LOUISVILLE, Ky. — In the wake of the Supreme Court's decision to overturn Roe V. Wade, Kentucky voters are set to decide another issue in the abortion debate.
Constitutional Amendment 2, which is on the general election ballot Nov. 8, reads: "To protect human life, nothing in this Constitution shall be construed to secure or protect a right to abortion or require the funding of abortion."
Kentuckians will be asked to vote yes or no. If the amendment passes, it would officially change the state's guiding document.
University of Louisville political science professor Dr.
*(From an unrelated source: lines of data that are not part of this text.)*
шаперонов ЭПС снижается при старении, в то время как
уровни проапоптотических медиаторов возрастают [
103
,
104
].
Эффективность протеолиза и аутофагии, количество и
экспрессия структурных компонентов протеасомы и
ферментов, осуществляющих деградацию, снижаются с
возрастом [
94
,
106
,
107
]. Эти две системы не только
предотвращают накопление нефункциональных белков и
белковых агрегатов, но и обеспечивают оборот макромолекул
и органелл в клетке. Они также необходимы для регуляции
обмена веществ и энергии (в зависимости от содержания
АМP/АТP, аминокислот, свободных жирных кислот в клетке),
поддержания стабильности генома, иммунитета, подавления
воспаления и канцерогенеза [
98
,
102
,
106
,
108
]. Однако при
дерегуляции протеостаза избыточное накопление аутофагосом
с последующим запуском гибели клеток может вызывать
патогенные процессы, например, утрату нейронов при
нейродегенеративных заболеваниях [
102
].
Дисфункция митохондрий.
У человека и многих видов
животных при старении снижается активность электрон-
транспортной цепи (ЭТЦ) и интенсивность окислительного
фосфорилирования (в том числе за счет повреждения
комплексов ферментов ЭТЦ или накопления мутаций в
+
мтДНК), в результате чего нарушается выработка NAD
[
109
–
Dewey Clayton said this type of vote is uncommon, but not unprecedented.
"It doesn't happen that often, but it is a tool that is available to the legislature," he said.
Clayton said if passed it could make enforcing Kentucky's existing trigger law complicated in the event Congress passes legislation codifying abortion rights.
"This is where it gets complicated and sometimes the federal government has to step in," he said.
Kentucky outlawed abortion Friday, when the state's 2019 trigger law went into effect after the Supreme Court overturned Roe V. Wade.
Clayton said the vote on Amendment 2 is a way anti-abortion advocates are doubling down to keep restrictions on abortion in place.
"The constitutional amendment would not be appealable but the trigger law would be by state courts," Clayton said. “The governor doesn’t even have the authority to veto that, so you have procedural issues at play here as well.”
Monday, the ACLU of Kentucky and Planned Parenthood filed a suit seeking to block the law.
Until November's vote on Amendment Two, dueling campaigns (Yes for Life, supported by Kentucky Right to Life, and Protect Kentucky Access, supported by the ACLU) will be making their cases to the voters.
"It's not just running in a district, we have one statewide candidate and that's this constitutional amendment, so it's the ground game," Addia Wuchner, Executive Director of Kentucky Right to Life, said.
Wuchner called June 24 "monumental."
“Voting no, that will help restore abortion rights in Kentucky more than any other thing you can do," Jackie McGranahan, policy strategist with the ACLU of Kentucky, said.
McGranahan said the ruling will have "consequences."
Clayton expects the passion seen across the country and state since the Supreme Court's ruling will draw big crowds to the ballot box in November.
"It's going to mobilize, it's going to energize and it's going to be very hard to know what's going to happen," Clayton said.
Kentucky's general election is set for Nov. 8, 2022.